1765 wird Goethe vom Vater zum Jurastudium nach Leipzig geschickt. Doch nutzt der Sechzehnjährige die Zeit lieber anders, flaniert durch die modische Messestadt, besucht Gellerts Literaturkurs und nimmt Zeichenunterricht bei Oeser, er schauspielert und lernt die Kupferstecherei. Aus den vielen anregenden Begegnungen der Leipziger Zeit stechen zwei hervor: In Wolfgang Behrisch findet der dichtende Student seinen ersten ernsthaften Kritiker und in der Wirtstochter Katharina Schönkopf seine erste Liebe. Dennoch werden beide später in "Dichtung und Wahrheit" nur beiläufig erwähnt - und seither von der Goethe-Forschung mehr oder weniger übersehen.
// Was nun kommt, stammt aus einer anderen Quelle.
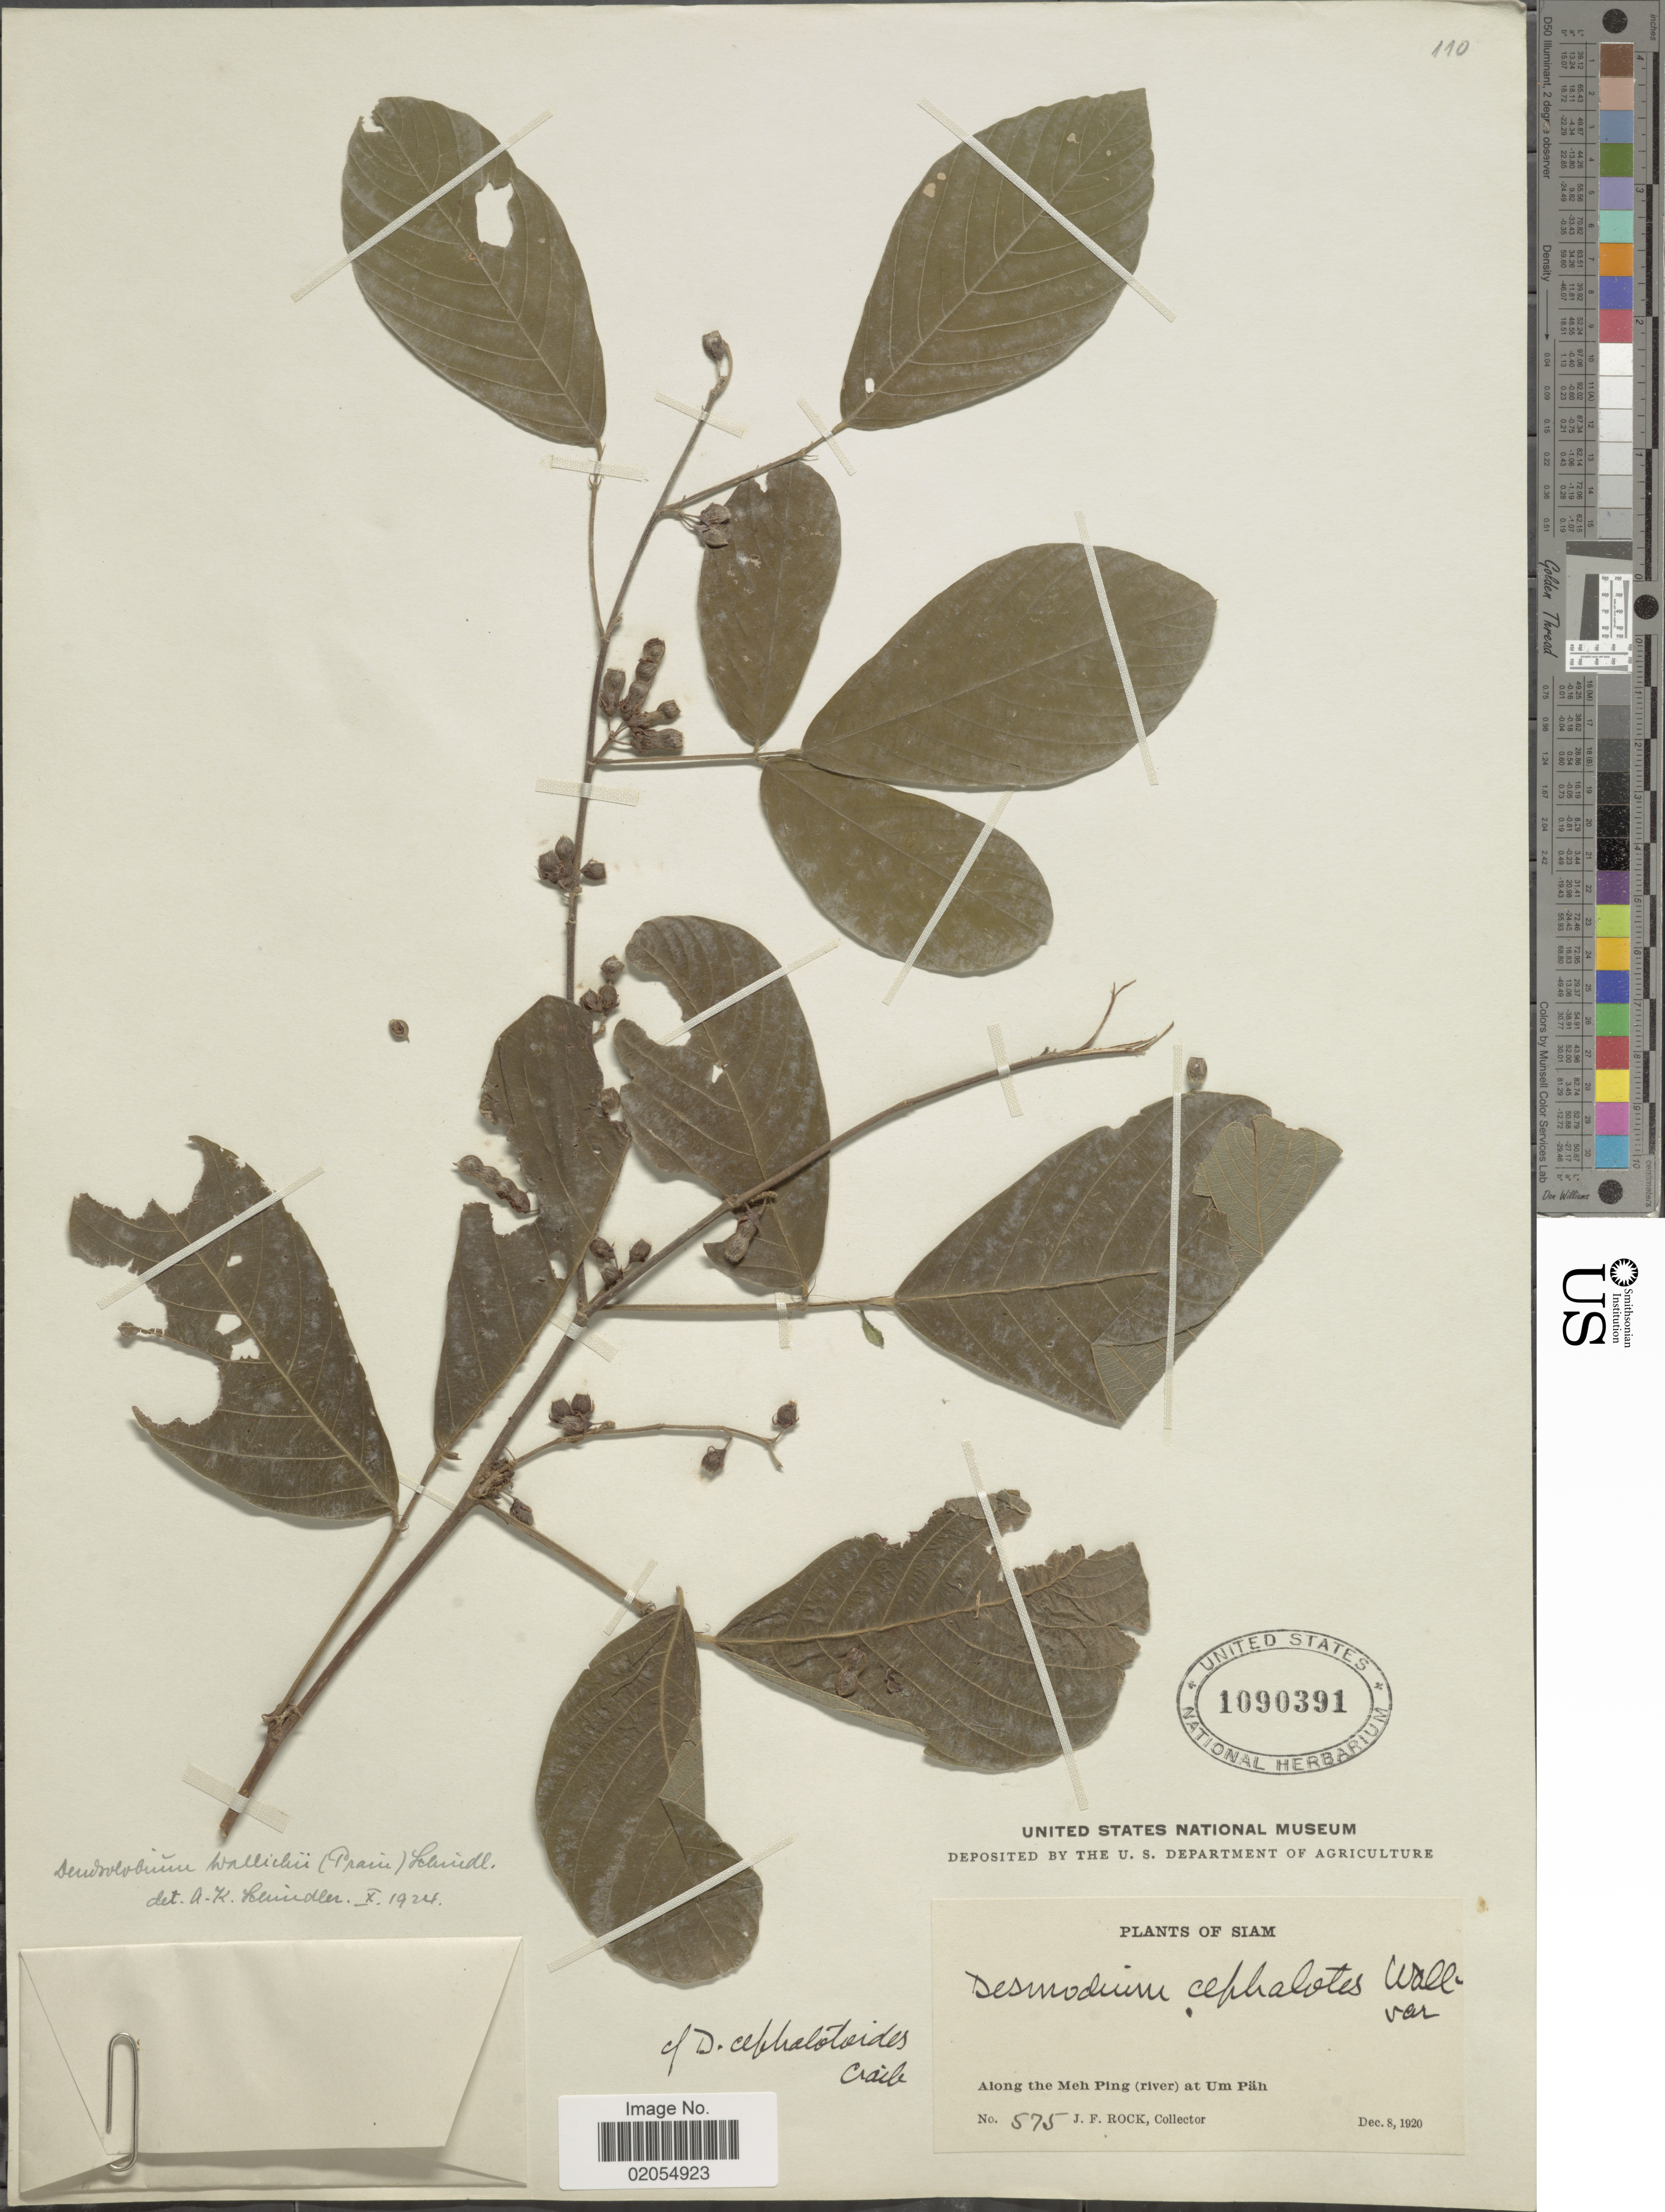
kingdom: Plantae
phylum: Tracheophyta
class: Magnoliopsida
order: Fabales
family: Fabaceae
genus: Dendrolobium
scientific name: Dendrolobium rugosum var. moniliferum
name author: H. Ohashi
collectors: J. Rock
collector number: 575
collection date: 1920-12-08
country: Thailand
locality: Along the Meh Ping (river) at Um Pah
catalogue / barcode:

Rezensionsnotiz zu Süddeutsche Zeitung, 28.08.2009

Vorzüglich bekommt Gustav Seibt bei Manfred Zittel des jungen Goethes frühes Leid auseinandergesetzt. Pädagogisch wertvoll findet Seibt die von Zittel vorgeschlagene Lektüre der Leipziger Briefe einmal nicht unter stilistischen Aspekten, sondern als Zeugnisse einer Pubertätskrise. Dass der Autor mit seiner Perspektive auf Liebe und Freundschaft zudem auch einmal Goethes Adressaten und ersten Erzieher Ernst Wolfgang Behrisch ins Blickfeld rückt, freut Seibt ungemein. Und wenn sich Zittel den vollen Wortlaut der Briefe vornimmt, gerät der Rezensent mitten hinein ins Drama. Zum Werther ist?s von da nicht weit, meint er.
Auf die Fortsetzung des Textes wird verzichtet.